Dusty Thune is a special-education teacher and artist who has a way with awesome ideas, so when it came time to fund his latest project, he turned to the Awesome Foundation.

The group offers grants that are small — no more than $1,000 — but in Thune's case, it's helped to create something big, loud and ambitiously ridiculous.

This weekend, Thune and a bleary-eyed crew raced to finish an indoor mini-golf hole consisting of a 26-foot-tall, hot-pink mastodon in a hot tub. This is no easy putt into a clown's mouth. It's sensory overload at the 10th hole of the long-awaited Can Can Wonderland course opening Thursday in St. Paul's Midway area.

According to its website, the Awesome Foundation is a "global community advancing the interest of awesome in the universe, $1,000 at a time." It has loosely run chapters worldwide that define what awesome means locally. For the Twin Cities group, it's about ideas that are a "little sparkly ... a little goofy," said its dean, Karen Cooper.

Foundation trustees bankroll the grants out of their own pockets. In December, the Twin Cities chapter — there is also a separate chapter in north Minneapolis — agreed to provide $1,000 for a snowblower ballet being planned by St. Paul Pioneer Press reporter Richard Chin and for "Light Up Lake Street" lantern-making workshops proposed by In the Heart of the Beast Puppet and Mask Theatre in Minneapolis.

The grants also have put a spotlight on teachers like Thune, who are skilled at drawing the best out of their students — even if it means the kids get their hands dirty. Twin Cities trustees decided last month to give $200 to Terese Fuentes, a teacher at St. Paul's Wellstone Elementary, so she can begin storing worms in her classroom for a composting project.

Cooper said the group recognized that kids like worms, they like dirt, they like "icky," and agreed: "It's $200, let's just do it." The trustees put Fuentes on a speaker phone. To their surprise, she began crying. She had just had a difficult day.

"You made me realize that my work is valuable," she said.

Said Cooper: "We felt that was the best 200 bucks that we've spent."

Psychedelic fun

Can Can Wonderland is an 18-hole mini-golf course designed and built by local artists. Once envisioned for an outdoor site near the Schmidt Artist Lofts on W. 7th Street, it now occupies part of the former American Can Factory at 755 Prior Av. N. between University Avenue and Pierce Butler Route.

To create his hole, Thune received $5,000 from Can Can — plenty for a cool experience, he said, but not for the kind of "knock your socks off right from the bat" jolt that an additional $1,000 could provide. Making a massive mastodon shake, light up, scream — "all that fun stuff," he said — would have been difficult without foundation assistance.

Thune, as a kid, was an adventurer, sneaking where he shouldn't, for example, to see how robots worked at Chuck E. Cheese's. Now 37, he has captured local and national snow sculpting awards, one for a "Hot Tub Time Machine" design that included a mastodon with windswept fur.

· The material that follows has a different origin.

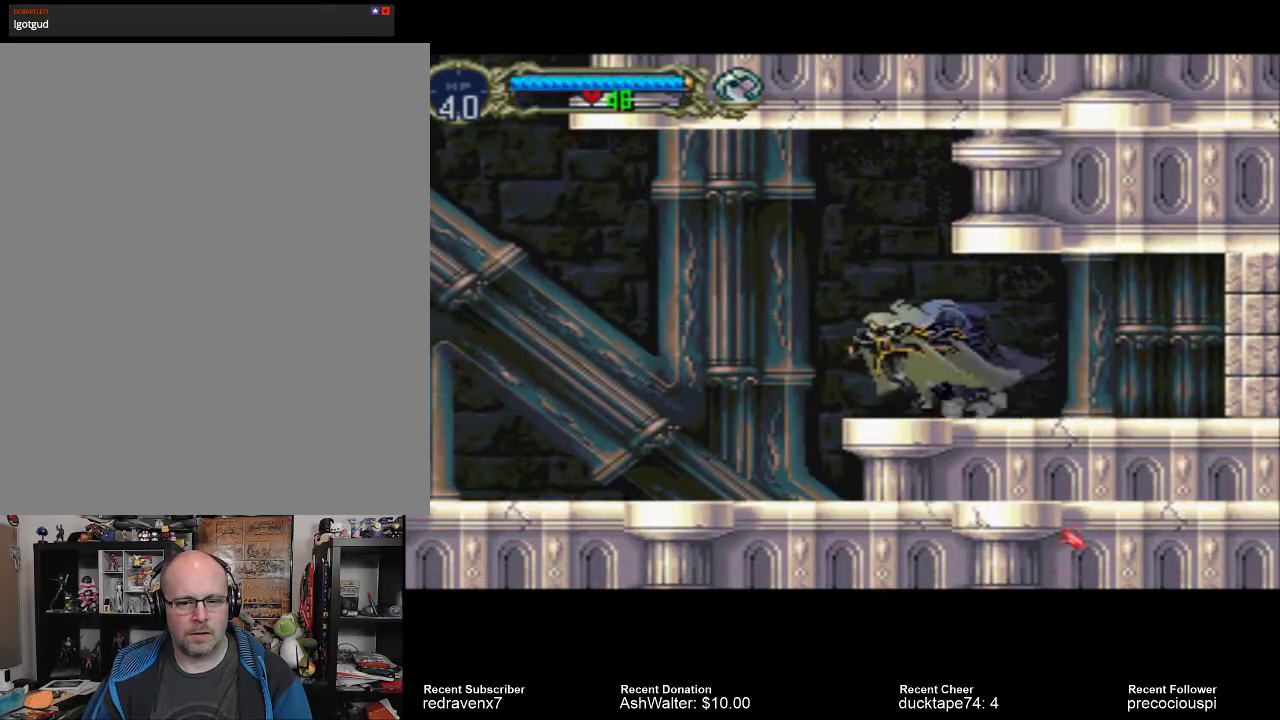
{"buttons": [], "left_stick": "center", "right_stick": "center", "events": []}
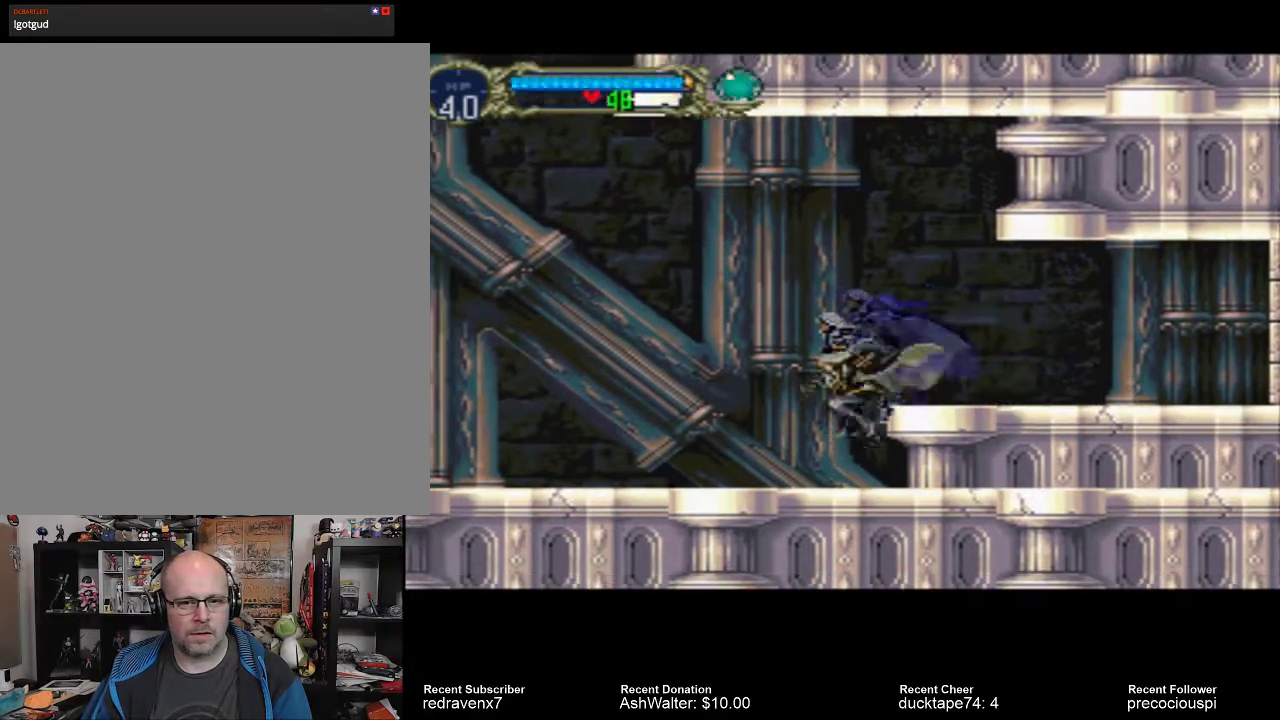
{"buttons": [], "left_stick": "center", "right_stick": "center", "events": []}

But it is as a special-education teacher working with young adults at Focus Beyond Transition Services that he has made perhaps his biggest mark. If students have a desire to do more than fold laundry or clean windows after high school, he encourages and helps them go for it. He has organized film projects starring his students, and showcased the work at a red-carpet event at the Ordway Center for the Performing Arts.

One of his Focus Beyond students, Rick Tschida, 23, of St. Paul, now is displaying his talents as the man behind the mastodon's movements. Tschida has Asperger's syndrome, which he said means he has difficulty reading social cues but possesses the focus, passion and technical acumen to have been a robotics team member at Highland Park Senior High for four years.

Thune, he said, "changed my life. I went from playing video games in the basement to [programming] something like this: a big pink acid trip." Assisting him with the robotics work — literally in the belly of the beast — has been Tom Carney, an educational assistant at Focus Beyond, who has cerebral palsy.

Cooper said she is excited to see the final product.

Thune has promoted other ideas to the Awesome Foundation, too, and trustees could see another in the near future. Thune said that he plans to have his Focus Beyond students test the mini-golf course for its compatibility with Americans with Disabilities Act (ADA) requirements. A new 3-D printer might come in handy, he said, if one had a need or desire to create adaptive equipment for mini-golf fun.